9. Regulatory agenda
The recent report from the Royal commission into Misconduct in the Banking, Superannuation and Financial Services Industry put out 15 regulations that are relevant to the core areas of insurance. The Government then went on to announce its intention to ensure that each of the recommendations of the royal commission was implemented. This has set up an ambitious regulatory environment for insurers to comply with. With the critical focus on identifying and addressing potential causes for harm to consumers, the regulatory agenda touches all aspects of the relationship and the interactions between insurers and their customers. This includes selling and distribution practices and methodologies, pre-contractual disclosure obligations, the claims handling process and ensuring that the contract terms of insurers are just and fair. In the fast changing regulatory environment, those insurers who are agile and who can display the flexibility to quickly and efficiently embrace the regulatory changes that are mandated from time to time will be the leaders in the field and therefore the ones who stand to gain the most.

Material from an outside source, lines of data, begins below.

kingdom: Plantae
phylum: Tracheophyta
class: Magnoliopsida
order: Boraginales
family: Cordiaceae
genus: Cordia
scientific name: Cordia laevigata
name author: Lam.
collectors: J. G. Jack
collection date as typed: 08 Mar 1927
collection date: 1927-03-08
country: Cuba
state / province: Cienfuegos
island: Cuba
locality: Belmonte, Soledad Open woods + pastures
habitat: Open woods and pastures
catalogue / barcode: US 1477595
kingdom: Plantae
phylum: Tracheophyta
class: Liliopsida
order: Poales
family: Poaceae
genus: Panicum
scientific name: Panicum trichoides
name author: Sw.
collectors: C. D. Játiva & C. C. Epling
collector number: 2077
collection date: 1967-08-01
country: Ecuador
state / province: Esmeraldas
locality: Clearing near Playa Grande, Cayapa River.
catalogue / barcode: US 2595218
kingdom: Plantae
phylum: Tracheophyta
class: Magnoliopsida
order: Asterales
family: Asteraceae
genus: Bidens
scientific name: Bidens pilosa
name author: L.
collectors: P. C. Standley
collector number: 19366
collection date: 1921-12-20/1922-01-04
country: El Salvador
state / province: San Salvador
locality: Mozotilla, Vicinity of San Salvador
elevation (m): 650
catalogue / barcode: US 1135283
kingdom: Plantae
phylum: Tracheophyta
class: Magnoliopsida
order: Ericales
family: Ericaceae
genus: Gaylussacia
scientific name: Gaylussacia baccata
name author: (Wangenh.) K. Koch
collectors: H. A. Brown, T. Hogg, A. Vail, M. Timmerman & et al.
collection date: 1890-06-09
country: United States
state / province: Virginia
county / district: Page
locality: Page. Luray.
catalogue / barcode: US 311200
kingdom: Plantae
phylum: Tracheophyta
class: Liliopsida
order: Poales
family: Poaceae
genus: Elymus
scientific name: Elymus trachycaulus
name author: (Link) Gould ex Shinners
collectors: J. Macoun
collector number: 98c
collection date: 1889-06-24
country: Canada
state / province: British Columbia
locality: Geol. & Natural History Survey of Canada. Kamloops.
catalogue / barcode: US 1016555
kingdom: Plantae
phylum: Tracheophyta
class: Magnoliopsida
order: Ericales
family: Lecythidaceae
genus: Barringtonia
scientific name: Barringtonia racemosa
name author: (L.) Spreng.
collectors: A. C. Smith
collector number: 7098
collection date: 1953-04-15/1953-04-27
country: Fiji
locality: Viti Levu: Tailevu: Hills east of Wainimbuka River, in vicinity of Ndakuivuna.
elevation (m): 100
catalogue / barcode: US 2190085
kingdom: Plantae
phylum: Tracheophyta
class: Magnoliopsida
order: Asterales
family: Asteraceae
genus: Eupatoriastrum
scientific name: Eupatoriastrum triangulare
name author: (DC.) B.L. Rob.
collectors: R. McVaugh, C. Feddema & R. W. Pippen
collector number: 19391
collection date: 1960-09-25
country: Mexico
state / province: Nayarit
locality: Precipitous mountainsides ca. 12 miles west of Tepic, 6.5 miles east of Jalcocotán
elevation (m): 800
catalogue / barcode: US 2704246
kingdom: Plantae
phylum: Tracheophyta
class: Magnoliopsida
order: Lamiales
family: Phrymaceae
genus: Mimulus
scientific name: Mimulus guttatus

10. Investment returns — low interest rates
In Australia, interest rates have fallen by more than 80% since 2011 In 2019, the official cash rate fell from a high of 4.75% to a low of 0.75%. Similar reductions are seen across the yield curve. As investment income for the insurance industry includes income on all asset classes and capital gains income, there has not been an immediate downward trend in the cash rate. This is because it takes time for the assets to mature and then be reinvested. And this leads to a lower interest income only after the new money is reinvested. However, the trend is all too clear — lower interest rates are here to stay.